# Task to complete
Return, from the lines below, each one that includes the word "keep".

# Dataset records
★ ★ ★ ★ ★
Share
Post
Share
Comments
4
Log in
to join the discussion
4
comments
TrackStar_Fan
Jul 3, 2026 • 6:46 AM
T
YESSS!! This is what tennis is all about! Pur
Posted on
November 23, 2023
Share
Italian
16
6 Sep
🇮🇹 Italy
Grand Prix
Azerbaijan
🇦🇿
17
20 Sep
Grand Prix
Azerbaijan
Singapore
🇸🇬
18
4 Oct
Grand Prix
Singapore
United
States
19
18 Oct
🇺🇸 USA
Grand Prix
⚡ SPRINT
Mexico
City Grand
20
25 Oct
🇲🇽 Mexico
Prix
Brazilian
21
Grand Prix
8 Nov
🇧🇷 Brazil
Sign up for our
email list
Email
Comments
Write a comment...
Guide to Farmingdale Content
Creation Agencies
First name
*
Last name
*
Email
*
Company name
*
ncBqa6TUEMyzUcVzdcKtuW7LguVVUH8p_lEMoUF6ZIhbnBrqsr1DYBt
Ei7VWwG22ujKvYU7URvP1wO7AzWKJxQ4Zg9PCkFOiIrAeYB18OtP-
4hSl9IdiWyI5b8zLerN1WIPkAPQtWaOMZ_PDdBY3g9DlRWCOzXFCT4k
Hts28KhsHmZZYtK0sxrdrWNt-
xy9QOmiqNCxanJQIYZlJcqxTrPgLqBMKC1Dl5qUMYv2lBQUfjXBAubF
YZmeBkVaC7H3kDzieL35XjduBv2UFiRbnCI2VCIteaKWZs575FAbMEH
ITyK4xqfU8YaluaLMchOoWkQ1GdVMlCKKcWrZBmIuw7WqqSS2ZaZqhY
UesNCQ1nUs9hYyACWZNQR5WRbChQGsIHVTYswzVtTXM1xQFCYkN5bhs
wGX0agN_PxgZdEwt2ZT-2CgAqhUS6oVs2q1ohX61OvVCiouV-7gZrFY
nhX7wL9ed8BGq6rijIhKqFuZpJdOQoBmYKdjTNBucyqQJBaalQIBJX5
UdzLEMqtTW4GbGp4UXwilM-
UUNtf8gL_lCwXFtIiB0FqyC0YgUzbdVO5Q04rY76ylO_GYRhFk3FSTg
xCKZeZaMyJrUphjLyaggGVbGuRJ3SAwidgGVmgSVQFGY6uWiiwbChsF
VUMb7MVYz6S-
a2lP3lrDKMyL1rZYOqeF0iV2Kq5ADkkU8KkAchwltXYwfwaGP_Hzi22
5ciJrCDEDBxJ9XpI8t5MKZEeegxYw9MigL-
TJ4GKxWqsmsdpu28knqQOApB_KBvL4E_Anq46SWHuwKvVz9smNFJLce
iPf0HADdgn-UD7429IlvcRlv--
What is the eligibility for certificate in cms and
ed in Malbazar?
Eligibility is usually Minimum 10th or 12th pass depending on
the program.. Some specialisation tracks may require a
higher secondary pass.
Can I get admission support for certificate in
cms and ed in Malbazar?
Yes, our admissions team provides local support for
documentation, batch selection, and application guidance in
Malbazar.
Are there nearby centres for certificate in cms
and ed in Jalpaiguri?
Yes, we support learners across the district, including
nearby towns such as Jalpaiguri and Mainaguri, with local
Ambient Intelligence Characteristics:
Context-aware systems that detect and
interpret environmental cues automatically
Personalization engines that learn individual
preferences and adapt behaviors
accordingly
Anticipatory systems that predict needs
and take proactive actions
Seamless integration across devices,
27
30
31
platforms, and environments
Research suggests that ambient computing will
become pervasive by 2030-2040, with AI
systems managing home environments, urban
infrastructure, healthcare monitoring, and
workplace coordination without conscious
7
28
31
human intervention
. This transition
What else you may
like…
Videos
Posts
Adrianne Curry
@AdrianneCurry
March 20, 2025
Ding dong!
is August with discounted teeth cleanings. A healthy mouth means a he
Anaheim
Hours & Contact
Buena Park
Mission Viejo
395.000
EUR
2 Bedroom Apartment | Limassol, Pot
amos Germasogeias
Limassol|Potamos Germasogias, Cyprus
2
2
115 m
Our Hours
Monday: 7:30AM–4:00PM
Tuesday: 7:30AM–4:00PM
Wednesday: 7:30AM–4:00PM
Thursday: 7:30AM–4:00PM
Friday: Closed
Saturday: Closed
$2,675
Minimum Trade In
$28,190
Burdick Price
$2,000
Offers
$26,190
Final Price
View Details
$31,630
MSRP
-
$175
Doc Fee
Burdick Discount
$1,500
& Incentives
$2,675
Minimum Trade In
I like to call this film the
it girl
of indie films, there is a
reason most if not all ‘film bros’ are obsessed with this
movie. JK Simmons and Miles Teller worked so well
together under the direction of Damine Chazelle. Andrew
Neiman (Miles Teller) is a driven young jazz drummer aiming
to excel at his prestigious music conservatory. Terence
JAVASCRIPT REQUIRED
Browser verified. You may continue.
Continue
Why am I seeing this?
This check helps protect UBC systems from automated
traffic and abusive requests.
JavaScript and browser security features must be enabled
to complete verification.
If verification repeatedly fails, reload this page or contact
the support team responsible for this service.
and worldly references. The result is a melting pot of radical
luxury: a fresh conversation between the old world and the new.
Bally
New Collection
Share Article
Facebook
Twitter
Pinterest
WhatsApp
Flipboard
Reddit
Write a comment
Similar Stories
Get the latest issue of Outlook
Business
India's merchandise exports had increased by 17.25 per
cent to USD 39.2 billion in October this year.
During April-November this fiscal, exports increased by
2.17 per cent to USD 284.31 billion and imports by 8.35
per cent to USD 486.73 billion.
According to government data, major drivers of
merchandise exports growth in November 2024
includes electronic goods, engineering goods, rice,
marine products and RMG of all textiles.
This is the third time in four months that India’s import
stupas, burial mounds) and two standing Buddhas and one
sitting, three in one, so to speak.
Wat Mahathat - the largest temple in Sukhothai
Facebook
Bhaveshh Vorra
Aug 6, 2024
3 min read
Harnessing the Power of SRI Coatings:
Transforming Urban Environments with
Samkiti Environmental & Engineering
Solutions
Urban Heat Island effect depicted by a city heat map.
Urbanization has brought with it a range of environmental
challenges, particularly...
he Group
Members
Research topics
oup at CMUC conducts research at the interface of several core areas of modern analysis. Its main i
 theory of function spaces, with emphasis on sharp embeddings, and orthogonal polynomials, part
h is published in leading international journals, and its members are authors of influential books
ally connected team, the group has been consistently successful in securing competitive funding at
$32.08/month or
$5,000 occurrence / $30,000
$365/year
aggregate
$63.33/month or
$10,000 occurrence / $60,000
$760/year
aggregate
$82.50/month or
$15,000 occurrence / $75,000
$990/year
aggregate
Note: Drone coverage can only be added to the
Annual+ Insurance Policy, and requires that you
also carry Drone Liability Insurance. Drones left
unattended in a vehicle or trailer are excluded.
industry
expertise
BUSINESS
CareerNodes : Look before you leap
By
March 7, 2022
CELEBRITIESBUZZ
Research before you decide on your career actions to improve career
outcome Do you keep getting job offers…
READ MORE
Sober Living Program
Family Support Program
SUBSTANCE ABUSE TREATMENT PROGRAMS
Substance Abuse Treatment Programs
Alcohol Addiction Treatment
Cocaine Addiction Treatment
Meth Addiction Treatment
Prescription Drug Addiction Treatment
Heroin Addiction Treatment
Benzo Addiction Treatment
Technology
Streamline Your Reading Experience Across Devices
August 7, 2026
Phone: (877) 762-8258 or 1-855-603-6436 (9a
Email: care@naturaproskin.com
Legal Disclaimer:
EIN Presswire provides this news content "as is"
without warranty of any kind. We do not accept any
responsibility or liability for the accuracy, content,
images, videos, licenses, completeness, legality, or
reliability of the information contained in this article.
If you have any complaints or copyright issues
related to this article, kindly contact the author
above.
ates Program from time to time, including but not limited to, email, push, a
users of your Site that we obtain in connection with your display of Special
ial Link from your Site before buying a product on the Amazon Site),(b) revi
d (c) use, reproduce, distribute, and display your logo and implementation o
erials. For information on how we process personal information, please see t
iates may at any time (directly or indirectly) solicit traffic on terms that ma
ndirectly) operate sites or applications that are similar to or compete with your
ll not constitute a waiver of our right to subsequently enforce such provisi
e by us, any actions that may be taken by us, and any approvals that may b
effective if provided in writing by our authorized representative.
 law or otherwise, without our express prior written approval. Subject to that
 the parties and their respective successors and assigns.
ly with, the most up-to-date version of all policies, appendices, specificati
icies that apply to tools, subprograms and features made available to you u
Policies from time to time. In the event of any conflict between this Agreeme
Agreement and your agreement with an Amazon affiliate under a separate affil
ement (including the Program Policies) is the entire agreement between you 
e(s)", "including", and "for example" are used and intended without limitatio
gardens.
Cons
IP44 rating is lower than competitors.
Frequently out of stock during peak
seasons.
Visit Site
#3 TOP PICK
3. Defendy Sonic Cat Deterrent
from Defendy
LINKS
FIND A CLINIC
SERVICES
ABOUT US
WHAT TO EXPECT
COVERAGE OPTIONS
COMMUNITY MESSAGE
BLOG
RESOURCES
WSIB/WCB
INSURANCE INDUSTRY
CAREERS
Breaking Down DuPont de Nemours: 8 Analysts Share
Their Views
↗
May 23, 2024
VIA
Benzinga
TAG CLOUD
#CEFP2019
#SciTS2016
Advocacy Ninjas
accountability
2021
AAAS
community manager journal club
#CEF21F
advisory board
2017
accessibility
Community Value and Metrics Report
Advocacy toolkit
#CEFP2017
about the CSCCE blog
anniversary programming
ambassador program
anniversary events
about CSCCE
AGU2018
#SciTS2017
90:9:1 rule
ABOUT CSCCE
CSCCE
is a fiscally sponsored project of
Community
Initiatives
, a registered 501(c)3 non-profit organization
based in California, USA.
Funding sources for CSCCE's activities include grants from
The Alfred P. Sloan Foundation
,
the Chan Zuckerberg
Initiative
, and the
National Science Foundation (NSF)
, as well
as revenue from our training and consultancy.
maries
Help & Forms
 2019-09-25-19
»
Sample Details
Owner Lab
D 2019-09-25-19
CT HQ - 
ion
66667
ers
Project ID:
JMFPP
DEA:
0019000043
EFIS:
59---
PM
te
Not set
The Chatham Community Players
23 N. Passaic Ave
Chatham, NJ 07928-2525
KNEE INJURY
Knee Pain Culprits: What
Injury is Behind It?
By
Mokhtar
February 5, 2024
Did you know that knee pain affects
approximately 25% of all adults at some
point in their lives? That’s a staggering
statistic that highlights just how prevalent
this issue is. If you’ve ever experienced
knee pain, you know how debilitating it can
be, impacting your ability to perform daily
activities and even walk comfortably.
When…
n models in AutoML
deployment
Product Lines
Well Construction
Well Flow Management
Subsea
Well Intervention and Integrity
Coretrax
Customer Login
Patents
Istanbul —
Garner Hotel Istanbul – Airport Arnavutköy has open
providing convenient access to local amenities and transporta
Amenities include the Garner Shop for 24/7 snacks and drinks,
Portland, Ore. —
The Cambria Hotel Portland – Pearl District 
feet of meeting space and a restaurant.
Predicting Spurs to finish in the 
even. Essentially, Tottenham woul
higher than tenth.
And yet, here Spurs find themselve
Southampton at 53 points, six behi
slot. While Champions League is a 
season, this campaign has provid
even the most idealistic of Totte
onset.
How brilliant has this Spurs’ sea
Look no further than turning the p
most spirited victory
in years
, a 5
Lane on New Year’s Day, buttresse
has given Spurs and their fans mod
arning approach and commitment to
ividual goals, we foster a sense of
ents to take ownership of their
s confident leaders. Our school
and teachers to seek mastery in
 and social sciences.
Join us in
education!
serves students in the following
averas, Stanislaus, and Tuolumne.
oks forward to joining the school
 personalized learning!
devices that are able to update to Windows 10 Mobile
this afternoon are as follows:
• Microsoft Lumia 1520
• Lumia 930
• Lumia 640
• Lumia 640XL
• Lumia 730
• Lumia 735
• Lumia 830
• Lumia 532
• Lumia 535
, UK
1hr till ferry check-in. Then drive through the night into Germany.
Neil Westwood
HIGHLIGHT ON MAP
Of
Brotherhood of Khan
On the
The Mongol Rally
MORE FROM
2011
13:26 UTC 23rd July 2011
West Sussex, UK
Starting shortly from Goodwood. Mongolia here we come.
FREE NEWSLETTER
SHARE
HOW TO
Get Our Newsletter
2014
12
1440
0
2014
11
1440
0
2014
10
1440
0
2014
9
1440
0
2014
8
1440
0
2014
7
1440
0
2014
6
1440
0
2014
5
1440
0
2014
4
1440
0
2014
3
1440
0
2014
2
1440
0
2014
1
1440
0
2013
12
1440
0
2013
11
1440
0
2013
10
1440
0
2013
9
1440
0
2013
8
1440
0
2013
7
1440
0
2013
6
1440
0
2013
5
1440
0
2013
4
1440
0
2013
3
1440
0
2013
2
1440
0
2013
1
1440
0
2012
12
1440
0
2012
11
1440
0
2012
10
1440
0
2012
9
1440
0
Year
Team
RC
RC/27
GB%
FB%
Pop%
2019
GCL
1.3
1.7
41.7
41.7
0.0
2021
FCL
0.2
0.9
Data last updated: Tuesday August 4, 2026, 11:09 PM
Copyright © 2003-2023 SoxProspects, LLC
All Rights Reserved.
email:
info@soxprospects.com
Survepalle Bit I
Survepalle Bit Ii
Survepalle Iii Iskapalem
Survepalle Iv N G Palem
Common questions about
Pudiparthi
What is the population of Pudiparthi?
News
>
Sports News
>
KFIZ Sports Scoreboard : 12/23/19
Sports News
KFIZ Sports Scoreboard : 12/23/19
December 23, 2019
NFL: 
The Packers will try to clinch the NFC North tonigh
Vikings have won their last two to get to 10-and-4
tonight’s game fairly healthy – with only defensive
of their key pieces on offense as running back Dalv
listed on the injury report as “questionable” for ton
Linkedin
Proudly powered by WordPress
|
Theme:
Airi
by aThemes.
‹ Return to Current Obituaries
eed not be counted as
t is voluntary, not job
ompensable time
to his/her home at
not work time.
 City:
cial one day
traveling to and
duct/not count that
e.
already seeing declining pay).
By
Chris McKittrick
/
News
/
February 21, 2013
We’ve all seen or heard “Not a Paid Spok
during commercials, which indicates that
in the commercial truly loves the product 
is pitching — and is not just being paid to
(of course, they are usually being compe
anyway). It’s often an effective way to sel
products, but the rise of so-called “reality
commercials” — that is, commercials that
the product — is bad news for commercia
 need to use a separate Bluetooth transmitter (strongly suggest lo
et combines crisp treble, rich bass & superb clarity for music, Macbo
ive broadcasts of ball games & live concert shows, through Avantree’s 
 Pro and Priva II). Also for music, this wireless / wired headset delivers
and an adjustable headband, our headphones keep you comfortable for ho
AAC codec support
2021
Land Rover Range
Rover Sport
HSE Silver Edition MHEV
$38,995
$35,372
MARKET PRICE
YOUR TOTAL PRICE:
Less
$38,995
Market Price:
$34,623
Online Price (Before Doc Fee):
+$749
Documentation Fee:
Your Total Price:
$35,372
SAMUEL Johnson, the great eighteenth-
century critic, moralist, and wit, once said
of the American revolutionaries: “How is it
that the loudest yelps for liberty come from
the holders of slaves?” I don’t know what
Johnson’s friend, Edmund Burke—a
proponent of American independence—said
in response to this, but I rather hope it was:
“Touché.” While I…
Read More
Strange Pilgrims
★ ★ ★ ★ ★
# Response below
outcome Do you keep getting job offers…
and an adjustable headband, our headphones keep you comfortable for ho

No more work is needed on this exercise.